- [PROBLEM TO WORK ON]
Please return only the lines from the one holding "RECT 1.565000 0.855000" through the one holding "LAYER mcon ;", exactly as they appear in the records below, both ends included.
THE INPUT section start
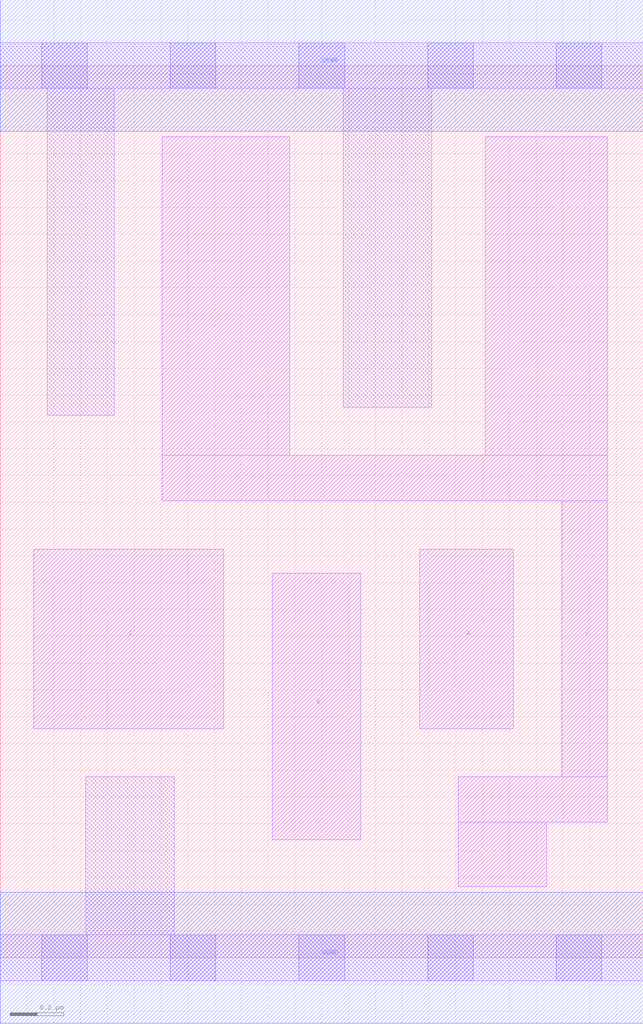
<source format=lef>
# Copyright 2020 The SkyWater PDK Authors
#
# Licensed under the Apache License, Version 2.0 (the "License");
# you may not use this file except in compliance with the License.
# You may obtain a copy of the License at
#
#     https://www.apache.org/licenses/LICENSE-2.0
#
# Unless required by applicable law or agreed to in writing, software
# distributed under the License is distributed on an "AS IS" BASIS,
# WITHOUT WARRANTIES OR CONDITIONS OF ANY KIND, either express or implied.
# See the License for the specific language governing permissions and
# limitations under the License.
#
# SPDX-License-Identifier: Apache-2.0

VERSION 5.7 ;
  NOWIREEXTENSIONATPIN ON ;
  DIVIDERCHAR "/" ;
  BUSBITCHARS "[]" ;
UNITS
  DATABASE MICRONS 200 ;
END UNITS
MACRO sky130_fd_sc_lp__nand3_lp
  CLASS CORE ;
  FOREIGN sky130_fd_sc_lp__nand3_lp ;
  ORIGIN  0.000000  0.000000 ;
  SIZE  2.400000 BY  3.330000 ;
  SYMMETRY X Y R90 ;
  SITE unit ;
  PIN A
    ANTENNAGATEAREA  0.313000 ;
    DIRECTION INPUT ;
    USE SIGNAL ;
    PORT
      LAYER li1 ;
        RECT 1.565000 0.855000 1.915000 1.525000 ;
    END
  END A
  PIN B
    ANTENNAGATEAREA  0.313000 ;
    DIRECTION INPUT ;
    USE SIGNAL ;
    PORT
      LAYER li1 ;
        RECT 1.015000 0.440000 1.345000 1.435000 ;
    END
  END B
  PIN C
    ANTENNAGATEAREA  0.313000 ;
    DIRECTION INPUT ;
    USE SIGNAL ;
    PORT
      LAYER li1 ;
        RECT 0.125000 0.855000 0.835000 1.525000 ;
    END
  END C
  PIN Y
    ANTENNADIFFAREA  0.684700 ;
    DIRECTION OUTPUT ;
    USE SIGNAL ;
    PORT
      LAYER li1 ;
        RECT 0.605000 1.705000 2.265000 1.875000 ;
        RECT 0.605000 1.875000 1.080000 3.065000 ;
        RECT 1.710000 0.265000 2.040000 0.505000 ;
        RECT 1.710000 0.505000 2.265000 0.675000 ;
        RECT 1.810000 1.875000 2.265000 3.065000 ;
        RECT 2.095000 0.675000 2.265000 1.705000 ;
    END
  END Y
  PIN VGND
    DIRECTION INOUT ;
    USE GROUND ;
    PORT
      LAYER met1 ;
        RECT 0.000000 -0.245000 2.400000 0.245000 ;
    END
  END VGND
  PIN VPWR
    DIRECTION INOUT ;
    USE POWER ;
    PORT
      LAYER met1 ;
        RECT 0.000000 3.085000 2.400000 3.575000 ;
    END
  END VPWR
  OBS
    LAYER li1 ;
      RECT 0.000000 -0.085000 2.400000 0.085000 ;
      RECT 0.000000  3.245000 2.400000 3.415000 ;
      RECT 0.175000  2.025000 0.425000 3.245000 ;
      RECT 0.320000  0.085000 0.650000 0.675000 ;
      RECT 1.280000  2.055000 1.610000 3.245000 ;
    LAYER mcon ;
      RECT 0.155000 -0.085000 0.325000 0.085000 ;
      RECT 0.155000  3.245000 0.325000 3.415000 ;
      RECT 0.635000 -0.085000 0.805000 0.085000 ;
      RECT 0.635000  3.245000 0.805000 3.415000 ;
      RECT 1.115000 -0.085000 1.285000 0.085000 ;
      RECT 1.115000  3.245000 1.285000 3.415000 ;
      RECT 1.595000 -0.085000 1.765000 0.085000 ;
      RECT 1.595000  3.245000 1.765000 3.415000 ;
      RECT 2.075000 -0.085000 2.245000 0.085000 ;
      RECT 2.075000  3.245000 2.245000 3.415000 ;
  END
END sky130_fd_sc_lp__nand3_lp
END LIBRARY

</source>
THE INPUT section end
THE INPUT section start
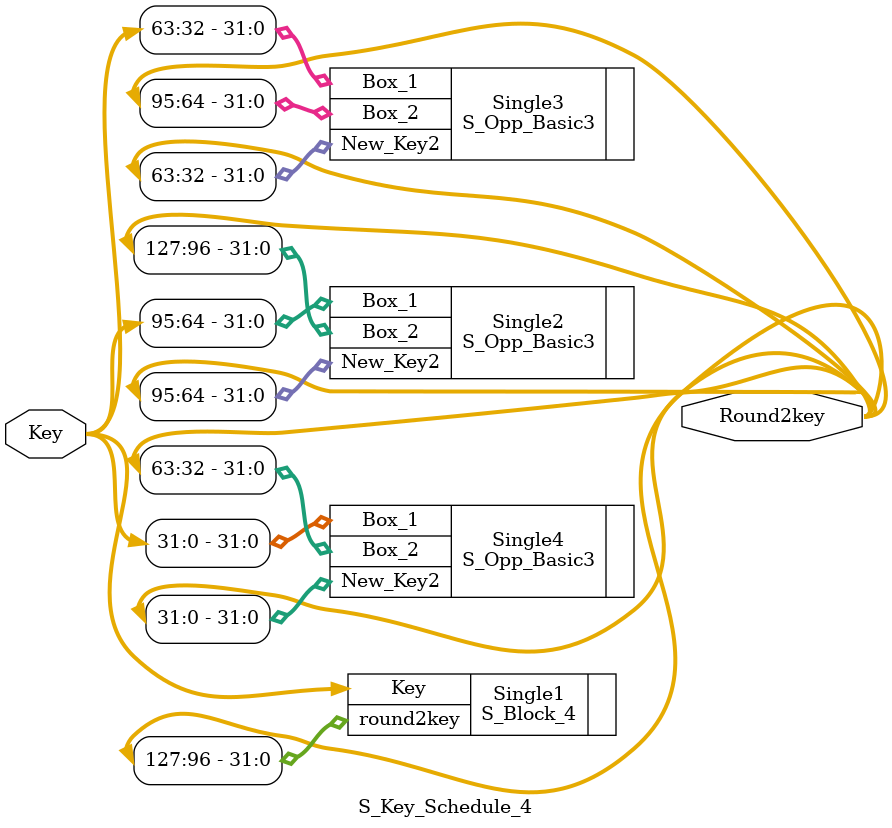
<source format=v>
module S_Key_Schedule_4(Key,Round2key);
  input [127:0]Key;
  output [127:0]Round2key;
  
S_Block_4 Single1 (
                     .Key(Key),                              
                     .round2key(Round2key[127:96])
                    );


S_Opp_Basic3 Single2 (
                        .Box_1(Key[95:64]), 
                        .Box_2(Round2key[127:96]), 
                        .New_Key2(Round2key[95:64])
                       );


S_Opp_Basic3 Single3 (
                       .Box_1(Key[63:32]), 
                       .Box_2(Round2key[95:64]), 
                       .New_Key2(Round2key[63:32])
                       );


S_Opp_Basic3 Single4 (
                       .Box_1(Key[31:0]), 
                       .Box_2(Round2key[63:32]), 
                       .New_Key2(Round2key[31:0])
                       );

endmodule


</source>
THE INPUT section end
- [RESULT OF THIS TASK]
        RECT 1.565000 0.855000 1.915000 1.525000 ;
    END
  END A
  PIN B
    ANTENNAGATEAREA  0.313000 ;
    DIRECTION INPUT ;
    USE SIGNAL ;
    PORT
      LAYER li1 ;
        RECT 1.015000 0.440000 1.345000 1.435000 ;
    END
  END B
  PIN C
    ANTENNAGATEAREA  0.313000 ;
    DIRECTION INPUT ;
    USE SIGNAL ;
    PORT
      LAYER li1 ;
        RECT 0.125000 0.855000 0.835000 1.525000 ;
    END
  END C
  PIN Y
    ANTENNADIFFAREA  0.684700 ;
    DIRECTION OUTPUT ;
    USE SIGNAL ;
    PORT
      LAYER li1 ;
        RECT 0.605000 1.705000 2.265000 1.875000 ;
        RECT 0.605000 1.875000 1.080000 3.065000 ;
        RECT 1.710000 0.265000 2.040000 0.505000 ;
        RECT 1.710000 0.505000 2.265000 0.675000 ;
        RECT 1.810000 1.875000 2.265000 3.065000 ;
        RECT 2.095000 0.675000 2.265000 1.705000 ;
    END
  END Y
  PIN VGND
    DIRECTION INOUT ;
    USE GROUND ;
    PORT
      LAYER met1 ;
        RECT 0.000000 -0.245000 2.400000 0.245000 ;
    END
  END VGND
  PIN VPWR
    DIRECTION INOUT ;
    USE POWER ;
    PORT
      LAYER met1 ;
        RECT 0.000000 3.085000 2.400000 3.575000 ;
    END
  END VPWR
  OBS
    LAYER li1 ;
      RECT 0.000000 -0.085000 2.400000 0.085000 ;
      RECT 0.000000  3.245000 2.400000 3.415000 ;
      RECT 0.175000  2.025000 0.425000 3.245000 ;
      RECT 0.320000  0.085000 0.650000 0.675000 ;
      RECT 1.280000  2.055000 1.610000 3.245000 ;
    LAYER mcon ;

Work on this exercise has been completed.